Benchmark copper on the London Metal Exchange traded up 0.1% at US$6,184 a tonne in official rings. Prices of the metal, used as a gauge of economic health, touched US$6,213.50 earlier in the session.
U.S. President Donald Trump stepped back from new military action against Iran, after its retaliatory missile strikes on Iraqi bases housing U.S. troops caused no casualties.
"As we move into peak demand season from late in the first quarter and into the second quarter, we will see clear trends on the deficit in the copper market," said Deutsche Bank analyst Nicholas Snowdown. "Inventories are still extremely low."
TRADE: China's Vice Premier Liu He, head of the country's negotiation team in Sino-U.S. trade talks, will sign a "Phase 1" deal in Washington next week. Liu will visit Washington on Jan 13-15.
"Copper has been a proxy trade for current macro issues," said Bank of America Merrill Lynch analysts in a note.
"A rapprochement between the U.S. and China could push the red metal higher ... The ongoing lack of mine supply growth should increasingly support" prices.
INVENTORIES: Copper stocks in London Metal Exchange registered warehouses at 135,800 are at their lowest since March last year and down nearly 60% since late August.
In warehouses monitored by the Shanghai Futures Exchange, copper inventories at around 141,000 are down nearly 50% since March 2019.
TECHNICALS: Upside resistance is at US$6,270, near the 8-month high hit in late December, and support kicks in at the 21-day moving average, currently at US$6,170.

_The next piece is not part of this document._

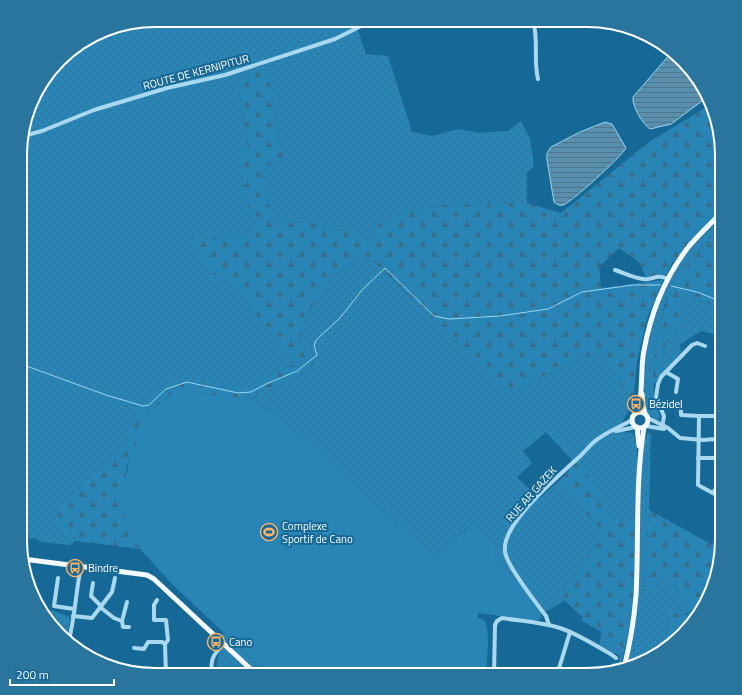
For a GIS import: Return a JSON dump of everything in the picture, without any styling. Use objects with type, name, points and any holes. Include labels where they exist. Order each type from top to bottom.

CHINA: China's consumer inflation steadied, while factory-gate prices fell at a slower pace in December, giving Beijing room to stay the course on monetary easing as economic growth cools.
Faster credit expansion will be key to stabilising economic growth, which cooled to 6% in the third quarter of 2019, the slowest since the early 1990s.
China accounts for half of global copper demand estimated at around 24 million tonnes this year.
ZINC: The premium for the cash over the three-month contract rose to US$16 a tonne, the highest since early December.
The rise has been fuelled by worries about LME stocks, which have fallen to 30-year lows around 50,000 tonnes, and large holdings of LME warrants and cash contracts.
Three-month zinc was up 0.1% at US$2,406.5, after earlier hitting a two-month high of US$2,416.
PRICES: Aluminium was little changed at US$1,799.5, lead gained 0.6% to US$1,912, nickel added 1.0% to US$14,190 and tin climbed 0.5% to US$17,225.